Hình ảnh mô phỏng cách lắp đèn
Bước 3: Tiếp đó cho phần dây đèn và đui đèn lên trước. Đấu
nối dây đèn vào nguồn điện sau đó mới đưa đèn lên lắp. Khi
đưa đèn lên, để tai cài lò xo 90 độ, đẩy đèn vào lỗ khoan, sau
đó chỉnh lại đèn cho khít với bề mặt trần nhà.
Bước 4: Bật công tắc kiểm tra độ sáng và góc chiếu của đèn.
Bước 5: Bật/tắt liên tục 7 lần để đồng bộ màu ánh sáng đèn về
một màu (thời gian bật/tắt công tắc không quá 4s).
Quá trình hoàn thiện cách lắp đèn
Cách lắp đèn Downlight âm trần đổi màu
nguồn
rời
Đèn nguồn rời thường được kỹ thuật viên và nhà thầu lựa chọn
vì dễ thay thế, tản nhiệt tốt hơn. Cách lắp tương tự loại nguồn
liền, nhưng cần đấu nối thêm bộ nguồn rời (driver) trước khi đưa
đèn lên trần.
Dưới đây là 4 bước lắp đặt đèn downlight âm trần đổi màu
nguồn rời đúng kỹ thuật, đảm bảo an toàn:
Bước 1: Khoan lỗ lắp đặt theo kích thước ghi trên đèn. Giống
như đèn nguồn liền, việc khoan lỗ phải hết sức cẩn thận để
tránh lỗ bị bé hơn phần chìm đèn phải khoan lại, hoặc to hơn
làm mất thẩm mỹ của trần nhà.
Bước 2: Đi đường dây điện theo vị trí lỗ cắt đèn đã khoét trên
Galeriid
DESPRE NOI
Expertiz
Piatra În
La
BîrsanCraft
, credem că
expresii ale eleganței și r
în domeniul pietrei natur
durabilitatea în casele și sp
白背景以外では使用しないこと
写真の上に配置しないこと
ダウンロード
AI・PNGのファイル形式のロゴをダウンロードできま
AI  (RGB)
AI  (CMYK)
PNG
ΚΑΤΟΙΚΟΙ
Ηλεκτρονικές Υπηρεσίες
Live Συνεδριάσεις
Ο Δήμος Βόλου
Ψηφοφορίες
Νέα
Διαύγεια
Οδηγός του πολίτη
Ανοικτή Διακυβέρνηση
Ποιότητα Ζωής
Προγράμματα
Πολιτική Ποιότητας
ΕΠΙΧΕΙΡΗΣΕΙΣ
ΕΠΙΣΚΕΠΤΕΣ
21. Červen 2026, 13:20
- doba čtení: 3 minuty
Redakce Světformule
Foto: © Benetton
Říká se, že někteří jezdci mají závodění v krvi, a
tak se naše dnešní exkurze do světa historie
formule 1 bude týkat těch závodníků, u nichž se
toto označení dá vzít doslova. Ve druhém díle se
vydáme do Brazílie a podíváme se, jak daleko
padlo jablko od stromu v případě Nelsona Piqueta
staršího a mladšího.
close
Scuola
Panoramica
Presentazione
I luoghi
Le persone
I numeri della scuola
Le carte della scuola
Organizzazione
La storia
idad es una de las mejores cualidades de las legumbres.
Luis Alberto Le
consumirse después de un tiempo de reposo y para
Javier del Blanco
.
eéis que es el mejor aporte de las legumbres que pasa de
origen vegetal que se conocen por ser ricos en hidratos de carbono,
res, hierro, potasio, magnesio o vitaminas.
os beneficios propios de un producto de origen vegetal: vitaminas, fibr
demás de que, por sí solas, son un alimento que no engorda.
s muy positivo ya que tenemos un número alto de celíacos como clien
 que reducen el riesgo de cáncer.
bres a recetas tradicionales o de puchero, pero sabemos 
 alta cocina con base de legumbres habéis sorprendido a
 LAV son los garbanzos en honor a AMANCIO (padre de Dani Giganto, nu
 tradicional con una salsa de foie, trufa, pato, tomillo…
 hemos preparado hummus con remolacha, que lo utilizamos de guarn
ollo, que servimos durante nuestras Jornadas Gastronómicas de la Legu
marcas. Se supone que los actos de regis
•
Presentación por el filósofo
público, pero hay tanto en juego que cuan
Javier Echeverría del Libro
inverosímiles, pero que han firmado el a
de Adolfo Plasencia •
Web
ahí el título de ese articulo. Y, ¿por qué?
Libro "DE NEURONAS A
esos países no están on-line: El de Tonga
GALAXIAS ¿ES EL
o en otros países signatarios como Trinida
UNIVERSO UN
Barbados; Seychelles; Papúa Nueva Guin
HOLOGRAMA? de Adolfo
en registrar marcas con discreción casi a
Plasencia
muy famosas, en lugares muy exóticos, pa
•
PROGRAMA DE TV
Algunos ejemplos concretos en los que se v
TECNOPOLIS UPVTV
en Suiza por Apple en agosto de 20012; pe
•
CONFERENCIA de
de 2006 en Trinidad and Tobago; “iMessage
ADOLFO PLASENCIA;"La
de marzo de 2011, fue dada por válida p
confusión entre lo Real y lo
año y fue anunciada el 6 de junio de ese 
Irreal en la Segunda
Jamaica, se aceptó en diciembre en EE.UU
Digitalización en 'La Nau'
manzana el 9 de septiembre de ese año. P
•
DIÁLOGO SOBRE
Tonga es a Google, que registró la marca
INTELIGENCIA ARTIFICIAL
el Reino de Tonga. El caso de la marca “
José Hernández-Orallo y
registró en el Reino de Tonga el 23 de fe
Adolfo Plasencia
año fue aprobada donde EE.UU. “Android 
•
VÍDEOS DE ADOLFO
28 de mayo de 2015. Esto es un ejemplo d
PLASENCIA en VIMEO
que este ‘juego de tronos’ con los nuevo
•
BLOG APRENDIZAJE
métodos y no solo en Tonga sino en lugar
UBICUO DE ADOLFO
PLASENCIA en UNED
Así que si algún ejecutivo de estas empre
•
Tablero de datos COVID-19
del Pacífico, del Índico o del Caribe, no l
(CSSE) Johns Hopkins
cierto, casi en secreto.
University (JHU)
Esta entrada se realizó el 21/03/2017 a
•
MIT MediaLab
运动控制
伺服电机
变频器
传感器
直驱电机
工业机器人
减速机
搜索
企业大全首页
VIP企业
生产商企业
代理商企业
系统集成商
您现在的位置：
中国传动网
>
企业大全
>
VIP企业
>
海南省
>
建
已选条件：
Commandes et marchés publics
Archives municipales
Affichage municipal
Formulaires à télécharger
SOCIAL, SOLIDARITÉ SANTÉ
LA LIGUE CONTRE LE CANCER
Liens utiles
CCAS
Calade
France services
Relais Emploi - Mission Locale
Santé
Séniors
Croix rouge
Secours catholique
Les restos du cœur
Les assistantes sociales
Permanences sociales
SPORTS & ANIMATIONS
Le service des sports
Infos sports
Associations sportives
*-*-*
## Task instructions
Repeat all of the lines above word for word, keeping each one as it stands.

## Answer space
Hình ảnh mô phỏng cách lắp đèn
Bước 3: Tiếp đó cho phần dây đèn và đui đèn lên trước. Đấu
nối dây đèn vào nguồn điện sau đó mới đưa đèn lên lắp. Khi
đưa đèn lên, để tai cài lò xo 90 độ, đẩy đèn vào lỗ khoan, sau
đó chỉnh lại đèn cho khít với bề mặt trần nhà.
Bước 4: Bật công tắc kiểm tra độ sáng và góc chiếu của đèn.
Bước 5: Bật/tắt liên tục 7 lần để đồng bộ màu ánh sáng đèn về
một màu (thời gian bật/tắt công tắc không quá 4s).
Quá trình hoàn thiện cách lắp đèn
Cách lắp đèn Downlight âm trần đổi màu
nguồn
rời
Đèn nguồn rời thường được kỹ thuật viên và nhà thầu lựa chọn
vì dễ thay thế, tản nhiệt tốt hơn. Cách lắp tương tự loại nguồn
liền, nhưng cần đấu nối thêm bộ nguồn rời (driver) trước khi đưa
đèn lên trần.
Dưới đây là 4 bước lắp đặt đèn downlight âm trần đổi màu
nguồn rời đúng kỹ thuật, đảm bảo an toàn:
Bước 1: Khoan lỗ lắp đặt theo kích thước ghi trên đèn. Giống
như đèn nguồn liền, việc khoan lỗ phải hết sức cẩn thận để
tránh lỗ bị bé hơn phần chìm đèn phải khoan lại, hoặc to hơn
làm mất thẩm mỹ của trần nhà.
Bước 2: Đi đường dây điện theo vị trí lỗ cắt đèn đã khoét trên
Galeriid
DESPRE NOI
Expertiz
Piatra În
La
BîrsanCraft
, credem că
expresii ale eleganței și r
în domeniul pietrei natur
durabilitatea în casele și sp
白背景以外では使用しないこと
写真の上に配置しないこと
ダウンロード
AI・PNGのファイル形式のロゴをダウンロードできま
AI  (RGB)
AI  (CMYK)
PNG
ΚΑΤΟΙΚΟΙ
Ηλεκτρονικές Υπηρεσίες
Live Συνεδριάσεις
Ο Δήμος Βόλου
Ψηφοφορίες
Νέα
Διαύγεια
Οδηγός του πολίτη
Ανοικτή Διακυβέρνηση
Ποιότητα Ζωής
Προγράμματα
Πολιτική Ποιότητας
ΕΠΙΧΕΙΡΗΣΕΙΣ
ΕΠΙΣΚΕΠΤΕΣ
21. Červen 2026, 13:20
- doba čtení: 3 minuty
Redakce Světformule
Foto: © Benetton
Říká se, že někteří jezdci mají závodění v krvi, a
tak se naše dnešní exkurze do světa historie
formule 1 bude týkat těch závodníků, u nichž se
toto označení dá vzít doslova. Ve druhém díle se
vydáme do Brazílie a podíváme se, jak daleko
padlo jablko od stromu v případě Nelsona Piqueta
staršího a mladšího.
close
Scuola
Panoramica
Presentazione
I luoghi
Le persone
I numeri della scuola
Le carte della scuola
Organizzazione
La storia
idad es una de las mejores cualidades de las legumbres.
Luis Alberto Le
consumirse después de un tiempo de reposo y para
Javier del Blanco
.
eéis que es el mejor aporte de las legumbres que pasa de
origen vegetal que se conocen por ser ricos en hidratos de carbono,
res, hierro, potasio, magnesio o vitaminas.
os beneficios propios de un producto de origen vegetal: vitaminas, fibr
demás de que, por sí solas, son un alimento que no engorda.
s muy positivo ya que tenemos un número alto de celíacos como clien
 que reducen el riesgo de cáncer.
bres a recetas tradicionales o de puchero, pero sabemos 
 alta cocina con base de legumbres habéis sorprendido a
 LAV son los garbanzos en honor a AMANCIO (padre de Dani Giganto, nu
 tradicional con una salsa de foie, trufa, pato, tomillo…
 hemos preparado hummus con remolacha, que lo utilizamos de guarn
ollo, que servimos durante nuestras Jornadas Gastronómicas de la Legu
marcas. Se supone que los actos de regis
•
Presentación por el filósofo
público, pero hay tanto en juego que cuan
Javier Echeverría del Libro
inverosímiles, pero que han firmado el a
de Adolfo Plasencia •
Web
ahí el título de ese articulo. Y, ¿por qué?
Libro "DE NEURONAS A
esos países no están on-line: El de Tonga
GALAXIAS ¿ES EL
o en otros países signatarios como Trinida
UNIVERSO UN
Barbados; Seychelles; Papúa Nueva Guin
HOLOGRAMA? de Adolfo
en registrar marcas con discreción casi a
Plasencia
muy famosas, en lugares muy exóticos, pa
•
PROGRAMA DE TV
Algunos ejemplos concretos en los que se v
TECNOPOLIS UPVTV
en Suiza por Apple en agosto de 20012; pe
•
CONFERENCIA de
de 2006 en Trinidad and Tobago; “iMessage
ADOLFO PLASENCIA;"La
de marzo de 2011, fue dada por válida p
confusión entre lo Real y lo
año y fue anunciada el 6 de junio de ese 
Irreal en la Segunda
Jamaica, se aceptó en diciembre en EE.UU
Digitalización en 'La Nau'
manzana el 9 de septiembre de ese año. P
•
DIÁLOGO SOBRE
Tonga es a Google, que registró la marca
INTELIGENCIA ARTIFICIAL
el Reino de Tonga. El caso de la marca “
José Hernández-Orallo y
registró en el Reino de Tonga el 23 de fe
Adolfo Plasencia
año fue aprobada donde EE.UU. “Android 
•
VÍDEOS DE ADOLFO
28 de mayo de 2015. Esto es un ejemplo d
PLASENCIA en VIMEO
que este ‘juego de tronos’ con los nuevo
•
BLOG APRENDIZAJE
métodos y no solo en Tonga sino en lugar
UBICUO DE ADOLFO
PLASENCIA en UNED
Así que si algún ejecutivo de estas empre
•
Tablero de datos COVID-19
del Pacífico, del Índico o del Caribe, no l
(CSSE) Johns Hopkins
cierto, casi en secreto.
University (JHU)
Esta entrada se realizó el 21/03/2017 a
•
MIT MediaLab
运动控制
伺服电机
变频器
传感器
直驱电机
工业机器人
减速机
搜索
企业大全首页
VIP企业
生产商企业
代理商企业
系统集成商
您现在的位置：
中国传动网
>
企业大全
>
VIP企业
>
海南省
>
建
已选条件：
Commandes et marchés publics
Archives municipales
Affichage municipal
Formulaires à télécharger
SOCIAL, SOLIDARITÉ SANTÉ
LA LIGUE CONTRE LE CANCER
Liens utiles
CCAS
Calade
France services
Relais Emploi - Mission Locale
Santé
Séniors
Croix rouge
Secours catholique
Les restos du cœur
Les assistantes sociales
Permanences sociales
SPORTS & ANIMATIONS
Le service des sports
Infos sports
Associations sportives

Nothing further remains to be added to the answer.